## Task instructions
Scan the lines below for "paint" and copy the matches.

## Provided data
BEGIN

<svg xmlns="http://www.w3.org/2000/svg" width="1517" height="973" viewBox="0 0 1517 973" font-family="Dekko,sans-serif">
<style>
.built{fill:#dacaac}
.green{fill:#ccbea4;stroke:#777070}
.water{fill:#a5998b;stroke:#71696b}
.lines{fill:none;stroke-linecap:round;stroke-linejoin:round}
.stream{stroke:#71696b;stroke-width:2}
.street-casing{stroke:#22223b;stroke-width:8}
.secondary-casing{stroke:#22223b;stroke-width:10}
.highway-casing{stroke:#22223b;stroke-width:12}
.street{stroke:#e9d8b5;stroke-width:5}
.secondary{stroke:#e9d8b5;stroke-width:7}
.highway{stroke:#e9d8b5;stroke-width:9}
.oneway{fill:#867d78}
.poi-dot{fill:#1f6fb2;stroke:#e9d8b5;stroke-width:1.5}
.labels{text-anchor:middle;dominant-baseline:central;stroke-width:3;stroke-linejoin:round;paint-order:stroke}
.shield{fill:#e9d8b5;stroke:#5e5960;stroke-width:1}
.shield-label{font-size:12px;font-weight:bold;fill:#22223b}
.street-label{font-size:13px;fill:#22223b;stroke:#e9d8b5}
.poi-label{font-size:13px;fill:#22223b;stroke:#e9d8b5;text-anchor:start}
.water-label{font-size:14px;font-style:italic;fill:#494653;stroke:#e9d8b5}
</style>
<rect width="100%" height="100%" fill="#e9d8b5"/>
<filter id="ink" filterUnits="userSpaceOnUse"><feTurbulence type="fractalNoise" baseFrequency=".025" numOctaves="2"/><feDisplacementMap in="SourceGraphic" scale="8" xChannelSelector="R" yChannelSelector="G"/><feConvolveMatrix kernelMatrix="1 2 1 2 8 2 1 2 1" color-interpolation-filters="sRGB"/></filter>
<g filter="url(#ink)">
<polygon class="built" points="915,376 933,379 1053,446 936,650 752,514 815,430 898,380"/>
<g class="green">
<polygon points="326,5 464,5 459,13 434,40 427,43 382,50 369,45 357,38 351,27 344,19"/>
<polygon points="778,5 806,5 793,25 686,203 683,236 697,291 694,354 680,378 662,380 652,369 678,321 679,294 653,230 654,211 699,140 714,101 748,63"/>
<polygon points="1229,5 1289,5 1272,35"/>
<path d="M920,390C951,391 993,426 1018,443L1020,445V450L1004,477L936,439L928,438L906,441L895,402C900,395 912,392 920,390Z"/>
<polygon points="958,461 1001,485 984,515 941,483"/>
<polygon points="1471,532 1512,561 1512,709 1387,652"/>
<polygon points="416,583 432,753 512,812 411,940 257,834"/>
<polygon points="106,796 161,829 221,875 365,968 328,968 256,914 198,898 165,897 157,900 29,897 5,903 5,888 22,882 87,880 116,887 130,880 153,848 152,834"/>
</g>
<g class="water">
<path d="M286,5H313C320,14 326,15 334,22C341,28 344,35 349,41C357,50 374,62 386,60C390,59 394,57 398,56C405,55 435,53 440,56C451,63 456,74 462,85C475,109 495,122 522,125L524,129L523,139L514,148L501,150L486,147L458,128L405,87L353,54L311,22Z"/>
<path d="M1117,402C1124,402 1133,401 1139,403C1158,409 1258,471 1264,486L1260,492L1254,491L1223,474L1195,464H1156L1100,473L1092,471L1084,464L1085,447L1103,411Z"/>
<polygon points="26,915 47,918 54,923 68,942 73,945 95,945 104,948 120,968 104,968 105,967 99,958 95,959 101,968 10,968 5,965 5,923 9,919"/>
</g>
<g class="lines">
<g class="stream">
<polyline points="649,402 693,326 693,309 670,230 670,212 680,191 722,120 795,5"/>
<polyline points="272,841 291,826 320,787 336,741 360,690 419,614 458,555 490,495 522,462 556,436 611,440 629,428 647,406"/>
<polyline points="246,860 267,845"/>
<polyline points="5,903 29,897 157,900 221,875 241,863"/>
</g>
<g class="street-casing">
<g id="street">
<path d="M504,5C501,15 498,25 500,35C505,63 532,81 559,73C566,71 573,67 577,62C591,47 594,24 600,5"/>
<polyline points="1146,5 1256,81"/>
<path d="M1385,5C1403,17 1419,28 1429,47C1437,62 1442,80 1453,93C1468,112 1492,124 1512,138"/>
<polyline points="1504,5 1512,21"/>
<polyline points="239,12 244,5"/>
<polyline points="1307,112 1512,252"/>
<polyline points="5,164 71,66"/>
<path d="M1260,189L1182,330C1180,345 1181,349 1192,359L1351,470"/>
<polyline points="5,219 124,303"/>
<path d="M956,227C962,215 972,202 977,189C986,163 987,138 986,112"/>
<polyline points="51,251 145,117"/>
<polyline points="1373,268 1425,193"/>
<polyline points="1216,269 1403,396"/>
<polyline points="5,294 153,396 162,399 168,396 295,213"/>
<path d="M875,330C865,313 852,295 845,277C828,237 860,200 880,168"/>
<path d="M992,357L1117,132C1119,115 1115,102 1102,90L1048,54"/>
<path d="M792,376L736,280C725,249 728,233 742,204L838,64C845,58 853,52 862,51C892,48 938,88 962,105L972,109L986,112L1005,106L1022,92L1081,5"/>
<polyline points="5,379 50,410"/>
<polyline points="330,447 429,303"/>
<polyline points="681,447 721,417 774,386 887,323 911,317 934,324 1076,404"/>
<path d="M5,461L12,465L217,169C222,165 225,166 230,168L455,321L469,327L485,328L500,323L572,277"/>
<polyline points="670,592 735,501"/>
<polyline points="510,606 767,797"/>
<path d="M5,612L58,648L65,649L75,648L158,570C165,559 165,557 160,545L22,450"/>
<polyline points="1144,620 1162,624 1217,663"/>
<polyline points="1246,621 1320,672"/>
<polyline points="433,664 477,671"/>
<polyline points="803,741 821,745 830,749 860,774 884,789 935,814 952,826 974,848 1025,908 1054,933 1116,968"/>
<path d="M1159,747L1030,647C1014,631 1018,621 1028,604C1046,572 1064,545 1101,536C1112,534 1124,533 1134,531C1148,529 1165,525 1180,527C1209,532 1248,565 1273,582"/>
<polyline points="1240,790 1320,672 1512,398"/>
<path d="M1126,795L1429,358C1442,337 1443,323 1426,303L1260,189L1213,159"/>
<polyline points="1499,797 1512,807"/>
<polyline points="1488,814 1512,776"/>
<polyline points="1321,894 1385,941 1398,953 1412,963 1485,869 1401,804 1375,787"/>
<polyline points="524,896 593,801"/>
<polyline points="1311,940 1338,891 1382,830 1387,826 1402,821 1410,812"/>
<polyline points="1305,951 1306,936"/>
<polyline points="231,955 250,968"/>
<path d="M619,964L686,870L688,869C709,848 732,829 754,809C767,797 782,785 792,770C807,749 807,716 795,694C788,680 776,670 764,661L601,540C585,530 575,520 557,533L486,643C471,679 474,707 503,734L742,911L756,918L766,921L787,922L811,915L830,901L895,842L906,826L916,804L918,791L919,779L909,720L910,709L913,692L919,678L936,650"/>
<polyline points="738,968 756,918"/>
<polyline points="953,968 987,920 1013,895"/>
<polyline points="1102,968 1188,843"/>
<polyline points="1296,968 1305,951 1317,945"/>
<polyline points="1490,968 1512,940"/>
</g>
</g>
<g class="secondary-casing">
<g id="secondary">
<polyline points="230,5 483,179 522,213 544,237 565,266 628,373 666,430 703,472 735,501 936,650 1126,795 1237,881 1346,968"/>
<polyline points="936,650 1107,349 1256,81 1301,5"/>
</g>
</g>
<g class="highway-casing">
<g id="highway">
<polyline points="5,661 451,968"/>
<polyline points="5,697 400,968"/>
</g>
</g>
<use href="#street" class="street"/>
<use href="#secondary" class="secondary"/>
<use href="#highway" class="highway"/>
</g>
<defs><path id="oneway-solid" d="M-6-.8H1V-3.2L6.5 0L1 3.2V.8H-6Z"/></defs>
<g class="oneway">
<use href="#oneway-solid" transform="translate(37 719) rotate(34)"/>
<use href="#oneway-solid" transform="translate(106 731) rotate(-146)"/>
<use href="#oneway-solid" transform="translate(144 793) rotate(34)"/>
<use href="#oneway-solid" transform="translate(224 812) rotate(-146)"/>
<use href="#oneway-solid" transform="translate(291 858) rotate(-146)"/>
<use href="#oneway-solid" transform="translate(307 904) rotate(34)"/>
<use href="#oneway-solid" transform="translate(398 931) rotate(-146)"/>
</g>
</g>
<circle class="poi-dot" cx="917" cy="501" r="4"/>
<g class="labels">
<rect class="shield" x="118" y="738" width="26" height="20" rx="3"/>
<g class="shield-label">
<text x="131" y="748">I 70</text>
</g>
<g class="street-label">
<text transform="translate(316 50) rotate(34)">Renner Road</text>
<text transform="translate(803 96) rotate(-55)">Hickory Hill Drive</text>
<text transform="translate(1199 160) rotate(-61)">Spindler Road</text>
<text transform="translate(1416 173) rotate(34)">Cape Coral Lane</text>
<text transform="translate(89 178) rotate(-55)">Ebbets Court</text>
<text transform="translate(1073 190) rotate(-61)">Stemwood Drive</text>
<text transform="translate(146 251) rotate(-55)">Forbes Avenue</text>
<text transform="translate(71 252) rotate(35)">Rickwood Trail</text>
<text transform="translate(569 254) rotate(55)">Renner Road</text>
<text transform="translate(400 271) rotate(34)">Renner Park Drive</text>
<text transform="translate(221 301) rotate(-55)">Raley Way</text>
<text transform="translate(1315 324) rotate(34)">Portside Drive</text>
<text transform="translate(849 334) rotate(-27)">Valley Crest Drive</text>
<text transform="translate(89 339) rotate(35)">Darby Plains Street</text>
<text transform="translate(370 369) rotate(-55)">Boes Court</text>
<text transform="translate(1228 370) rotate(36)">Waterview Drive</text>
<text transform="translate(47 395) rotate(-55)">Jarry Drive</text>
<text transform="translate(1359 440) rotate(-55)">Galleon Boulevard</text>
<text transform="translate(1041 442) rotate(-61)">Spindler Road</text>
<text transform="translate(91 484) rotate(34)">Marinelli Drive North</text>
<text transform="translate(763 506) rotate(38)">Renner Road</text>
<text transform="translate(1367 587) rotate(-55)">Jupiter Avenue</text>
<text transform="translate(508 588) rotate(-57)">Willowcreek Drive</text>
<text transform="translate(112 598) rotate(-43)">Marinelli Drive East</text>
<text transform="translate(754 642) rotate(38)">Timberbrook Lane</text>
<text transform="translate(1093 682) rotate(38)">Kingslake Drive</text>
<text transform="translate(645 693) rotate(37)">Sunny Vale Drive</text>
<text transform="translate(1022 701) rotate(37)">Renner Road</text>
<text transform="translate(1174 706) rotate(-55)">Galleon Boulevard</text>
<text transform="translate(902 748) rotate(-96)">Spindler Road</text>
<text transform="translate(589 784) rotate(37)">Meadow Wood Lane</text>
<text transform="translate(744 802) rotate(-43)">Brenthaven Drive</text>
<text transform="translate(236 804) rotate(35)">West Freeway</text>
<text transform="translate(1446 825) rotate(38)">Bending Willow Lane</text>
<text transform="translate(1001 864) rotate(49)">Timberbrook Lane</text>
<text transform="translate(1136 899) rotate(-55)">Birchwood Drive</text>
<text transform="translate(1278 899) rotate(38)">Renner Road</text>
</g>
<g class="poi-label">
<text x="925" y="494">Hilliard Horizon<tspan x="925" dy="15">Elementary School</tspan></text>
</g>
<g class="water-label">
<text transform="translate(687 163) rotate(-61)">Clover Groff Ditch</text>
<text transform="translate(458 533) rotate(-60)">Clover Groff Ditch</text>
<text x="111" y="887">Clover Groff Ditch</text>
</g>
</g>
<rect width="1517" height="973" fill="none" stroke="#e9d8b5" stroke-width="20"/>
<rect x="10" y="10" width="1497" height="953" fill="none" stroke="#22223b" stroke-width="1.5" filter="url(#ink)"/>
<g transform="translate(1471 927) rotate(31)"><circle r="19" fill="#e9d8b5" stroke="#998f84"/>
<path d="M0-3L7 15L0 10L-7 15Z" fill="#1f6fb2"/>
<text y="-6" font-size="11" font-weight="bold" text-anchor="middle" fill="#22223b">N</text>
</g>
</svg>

END
BEGIN

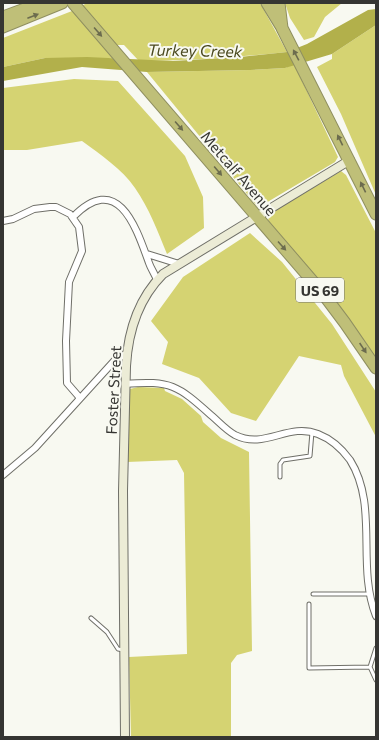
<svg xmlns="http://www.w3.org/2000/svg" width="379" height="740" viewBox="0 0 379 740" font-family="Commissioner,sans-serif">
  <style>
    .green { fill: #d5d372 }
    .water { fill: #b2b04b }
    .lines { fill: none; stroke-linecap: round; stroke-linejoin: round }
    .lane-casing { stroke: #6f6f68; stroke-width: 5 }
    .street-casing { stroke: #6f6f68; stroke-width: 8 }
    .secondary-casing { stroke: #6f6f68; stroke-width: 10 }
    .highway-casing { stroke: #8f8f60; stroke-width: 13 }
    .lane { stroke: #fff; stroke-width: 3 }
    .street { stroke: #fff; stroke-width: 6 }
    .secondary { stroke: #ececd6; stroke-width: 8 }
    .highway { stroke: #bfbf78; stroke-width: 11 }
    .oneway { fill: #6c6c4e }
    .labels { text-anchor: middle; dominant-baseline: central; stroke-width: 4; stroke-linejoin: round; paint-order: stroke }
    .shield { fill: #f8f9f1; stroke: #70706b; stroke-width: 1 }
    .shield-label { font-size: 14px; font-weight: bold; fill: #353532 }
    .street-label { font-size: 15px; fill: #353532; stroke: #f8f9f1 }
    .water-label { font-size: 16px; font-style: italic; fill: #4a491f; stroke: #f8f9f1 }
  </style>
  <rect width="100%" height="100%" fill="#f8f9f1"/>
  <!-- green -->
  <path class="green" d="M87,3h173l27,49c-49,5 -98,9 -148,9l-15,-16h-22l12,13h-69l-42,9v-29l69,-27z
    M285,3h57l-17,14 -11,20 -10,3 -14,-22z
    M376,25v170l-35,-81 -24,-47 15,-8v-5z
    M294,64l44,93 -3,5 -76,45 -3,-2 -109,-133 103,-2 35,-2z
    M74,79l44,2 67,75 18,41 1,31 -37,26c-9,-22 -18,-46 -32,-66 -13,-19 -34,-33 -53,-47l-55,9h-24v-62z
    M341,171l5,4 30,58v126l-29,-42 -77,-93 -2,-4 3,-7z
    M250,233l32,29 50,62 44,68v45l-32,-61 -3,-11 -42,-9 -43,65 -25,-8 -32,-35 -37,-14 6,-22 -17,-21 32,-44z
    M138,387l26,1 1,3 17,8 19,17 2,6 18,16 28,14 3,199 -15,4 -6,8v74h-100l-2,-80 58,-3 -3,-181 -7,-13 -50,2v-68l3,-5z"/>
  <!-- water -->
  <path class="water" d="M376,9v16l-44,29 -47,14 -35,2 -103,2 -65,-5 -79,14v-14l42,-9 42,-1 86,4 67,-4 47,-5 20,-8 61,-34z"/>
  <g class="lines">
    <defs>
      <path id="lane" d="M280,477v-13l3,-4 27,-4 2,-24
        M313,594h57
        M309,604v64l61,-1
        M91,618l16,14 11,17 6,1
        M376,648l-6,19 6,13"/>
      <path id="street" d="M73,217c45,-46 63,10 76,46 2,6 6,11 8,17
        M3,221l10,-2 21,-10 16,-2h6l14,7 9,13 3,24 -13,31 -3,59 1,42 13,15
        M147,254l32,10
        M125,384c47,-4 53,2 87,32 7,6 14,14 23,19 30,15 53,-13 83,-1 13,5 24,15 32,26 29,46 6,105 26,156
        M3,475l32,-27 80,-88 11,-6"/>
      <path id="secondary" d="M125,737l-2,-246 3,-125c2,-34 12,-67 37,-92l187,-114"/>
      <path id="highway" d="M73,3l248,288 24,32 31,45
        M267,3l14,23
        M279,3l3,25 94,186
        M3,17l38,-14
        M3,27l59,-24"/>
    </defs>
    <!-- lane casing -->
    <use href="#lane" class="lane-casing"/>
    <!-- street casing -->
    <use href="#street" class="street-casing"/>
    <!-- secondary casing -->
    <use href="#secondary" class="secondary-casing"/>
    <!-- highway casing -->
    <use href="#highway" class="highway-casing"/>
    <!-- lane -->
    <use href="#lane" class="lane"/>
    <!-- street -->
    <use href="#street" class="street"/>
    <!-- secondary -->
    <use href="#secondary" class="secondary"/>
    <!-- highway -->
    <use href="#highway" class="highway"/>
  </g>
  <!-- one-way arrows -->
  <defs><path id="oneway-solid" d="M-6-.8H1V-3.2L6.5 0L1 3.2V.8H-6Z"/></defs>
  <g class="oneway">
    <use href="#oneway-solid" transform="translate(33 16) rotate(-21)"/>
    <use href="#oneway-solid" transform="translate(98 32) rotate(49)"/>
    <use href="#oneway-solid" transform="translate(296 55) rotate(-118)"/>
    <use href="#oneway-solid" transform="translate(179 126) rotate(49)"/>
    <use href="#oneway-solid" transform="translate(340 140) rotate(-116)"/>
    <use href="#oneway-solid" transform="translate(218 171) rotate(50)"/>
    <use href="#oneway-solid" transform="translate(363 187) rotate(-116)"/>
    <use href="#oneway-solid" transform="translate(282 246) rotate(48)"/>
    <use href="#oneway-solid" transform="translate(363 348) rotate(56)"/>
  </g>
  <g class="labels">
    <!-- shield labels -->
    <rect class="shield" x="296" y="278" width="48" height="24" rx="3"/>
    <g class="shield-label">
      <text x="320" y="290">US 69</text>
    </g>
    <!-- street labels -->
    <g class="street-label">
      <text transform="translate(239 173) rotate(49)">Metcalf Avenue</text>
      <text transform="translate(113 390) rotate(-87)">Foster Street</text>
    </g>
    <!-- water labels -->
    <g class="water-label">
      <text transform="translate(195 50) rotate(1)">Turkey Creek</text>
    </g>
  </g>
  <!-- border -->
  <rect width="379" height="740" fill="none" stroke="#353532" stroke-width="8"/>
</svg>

END

## Worked solution
.labels{text-anchor:middle;dominant-baseline:central;stroke-width:3;stroke-linejoin:round;paint-order:stroke}
    .labels { text-anchor: middle; dominant-baseline: central; stroke-width: 4; stroke-linejoin: round; paint-order: stroke }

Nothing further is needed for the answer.